Silencio. Antes de contestarle, el hombre la escrutó por encima de las gafas.

– Falta el del ciervo. Al parecer el del señor Barber no cumplía las normas de calidad de ese individuo. Le cortó una porción para examinarlo, hay una incisión justo a lo largo de la vena porta. El hígado está cirrótico y descolorido. Sigue en el cuerpo, ¿quiere verlo?

– No, gracias. ¿Qué me dice del timo?

– Las lechecillas, sí, faltan en los dos casos. Agente Starling, nadie ha pronunciado el nombre todavía, ¿no es así?

– No -dijo Starling-, todavía no.

Se oyó el bufido de la cámara neumática y un individuo curtido con chaqueta deportiva de tweed y pantalones caqui apareció en el umbral.

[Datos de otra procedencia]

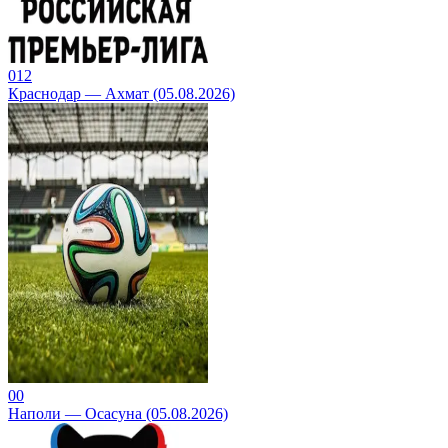
0
12
Краснодар — Ахмат (05.08.2026)
0
0
Наполи — Осасуна (05.08.2026)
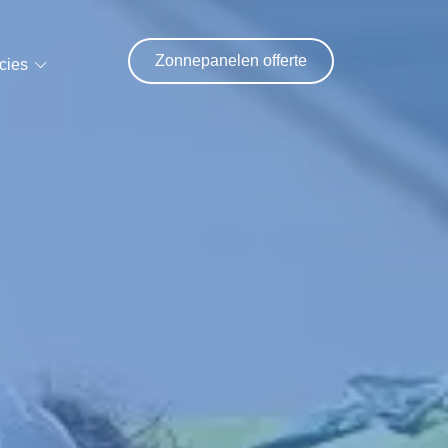
Zonnepanelen offerte
cies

– ¿Cómo está Carleton, sheriff? -le preguntó Hollingsworth-. Agente Starling, éste es el sheriff Dumas. Su hermano está ingresado en la UVI de Cardiología.

– Parece que aguanta. Dicen que se ha estabilizado, que lo tienen «en observación», sea lo que sea lo que signifique eso -explicó Dumas. Llamó a alguien-: Entre, Wilburn.

El sheriff estrechó la mano de Starling y le presentó al otro hombre.

– Éste es el oficial Wilburn Moody, guarda de caza.

– Sheriff, si quiere estar con su hermano, podemos volver arriba -ofreció Starling.

El sheriff Dumas negó con la cabeza.

– No me dejarán entrar otra vez hasta dentro de hora y media. No se ofenda, señorita, pero yo pregunté por Jack Crawford. ¿Va a venir?

– Sigue en los juzgados. Cuando usted llamó estaba declarando. Espero que se ponga en contacto con nosotros a no mucho tardar. Le agradecemos que llamara tan pronto.

– El bueno de Crawford dio clase a mi promoción de la Academia Nacional de Policía de Quantico hace la tira de años. Un tío grande. Si la ha enviado a usted es que es buena. ¿Qué, empezamos?

– Cuando usted diga, sheriff.

Dumas sacó un bloc de notas del bolsillo de su chaqueta.

– Este individuo de la flecha en la cabeza es Donnie Leo Barber, varón blanco de treinta y dos años, con domicilio en un remolque del parque de caravanas de Cameron. Sin empleo conocido. Licenciado con deshonor de las Fuerzas Aéreas hace cuatro años. Tiene un certificado de especialista en fuselaje y grupos motores del ejército. Trabajó algún tiempo como mecánico de aviones. Pagó una multa por un delito menor, empleo de arma de fuego dentro los límites urbanos. Se declaró culpable de caza furtiva en el condado de Summit, ¿cuándo fue eso, Wilburn?

– Hace dos temporadas, acababan de devolverle la licencia. Era muy popular en el departamento. Nunca se molestaba en seguir al animal después de dispararle. Si no lo abatía, a esperar el siguiente. Una vez…

– Cuéntanos lo que te has encontrado hoy, Wilburn.

– Bueno, yo iba por la comarcal cuarenta y siete, a unos dos kilómetros al oeste del puente, hacia las siete de esta mañana, cuando el viejo Peckman me hizo señas de que parara. Iba con la lengua fuera y la mano en el pecho. Sólo conseguía abrir y cerrar la boca señalando hacia el bosque. Anduve unos… puede que no más de ciento cincuenta metros por la maleza y allí estaba ese tío de ahí, Barber, apoyado en un árbol con una flecha atravesándole la cabeza, y ese ciervo, con otra flecha. Estaban rígidos, de un día antes por lo menos.